III. The Alliance and its members

  1. The Anticapitalist Alliance is a democracy. All power in the ACA stems from its members.
  2. The members of the ACA are represented in the UN through an elected UN Delegate.
  3. The UN Delegate is required to represent the will of the ACA majority in the placement of their UN vote. In the case of a tie the UN Delegate is required to abstain from voting.
  4. Should a majority of the members want to change, amend or otherwise profoundly alter this constitution, they must bring this before the Founder or UN Delegate, who in turn will arrange for a vote on the issue to be held. Minor issues, i.e. spelling, grammar, wording, etc., can be changed without a vote.

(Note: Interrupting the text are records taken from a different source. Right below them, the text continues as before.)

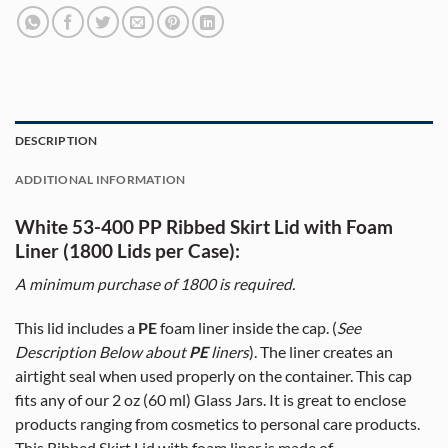
DESCRIPTION
ADDITIONAL INFORMATION
White 53-400 PP Ribbed Skirt Lid with Foam
Liner (1800 Lids per Case):
A minimum purchase of
1800
is required.
This lid includes a
PE
foam liner inside the cap. (
See
Description Below about
PE
liners
). The liner creates an
airtight seal when used properly on the container. This cap
fits any of our 2 oz (60 ml) Glass Jars. It is great to enclose
products ranging from cosmetics to personal care products.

IV. Electing the UN Delegate

  1. The UN Delegate of the Anticapitalist Alliance is elected by the UN members of said alliance.
  2. The UN Delegate is elected for a period of no more than two months. Any UN member of the ACA can be elected UN Delegate, but for no more than two consecutive two-month terms at any one time.
  3. The process of electing a UN Delegate is initiated by the Founder or, if the Founder does not fulfil this duty, the current UN Delegate. A start and stop date for the election is set by the state (Founder or UN Delegate) initiating the process.
  4. When the election is initiated, all ACA members with more than ten endorsements must leave the region temporarily to "shed" endorsements. Twenty-four hours are usually enough to loose all endorsements.
  5. The Founder disables regional control for the UN Delegate during the election and acts temporarily as UN Delegate.
  6. During one week after the initiation of the election process, any UN member of the ACA can announce its candidacy for the position as UN Delegate. After this week, the actual election is held.
  7. The process by which a Delegate is elected is a straight vote, in the form of the placing of an endorsement with one (and only one) of the announced candidates, during the election period. To keep elections fair, all candidates are required to leave the region for a period of at least 24 hours in order to 'shed' endorsements previously received.
  8. Obviously, the collection by any one nation of many endorsements, where the nations are not candidates for delegacy, may complicate elections. To preserve the democratic structure of the Anticapitalist Alliance, we ask that member nations accumulate no more than ten endorsements. Only two are required before a nation may submit proposals to the UN.
  9. After the election has ended, the Founder announces which candidate has been elected, based on which attracted the greatest number of votes. All members of the ACA are encouraged to endorse the elected UN Delegate in order to maximise ACA influence in the UN and protect the alliance from hostile actions.
  10. Should a majority of the members of the ACA be in favour of replacing the UN Delegate outside the bimonthly elections, they can initiate new elections after announcing their will to do so to the Founder.
  11. The UN Delegate can not be elected through “endorsement trading”, meaning a process wherein a member of the ACA becomes UN Delegate through trading endorsements with other members of the ACA. Should a member of the ACA become UN Delegate through endorsement trading, that nation will be obliged to step down or be forced to leave the ACA.

V. The Founder

  1. The Founder is not eligible for being elected UN Delegate, except during the process wherein a new UN Delegate is elected, when the Founder temporarily has the role of UN Delegate.
  2. When the Founder acts as UN Delegate, the voting rules outlined in Chapter III applies.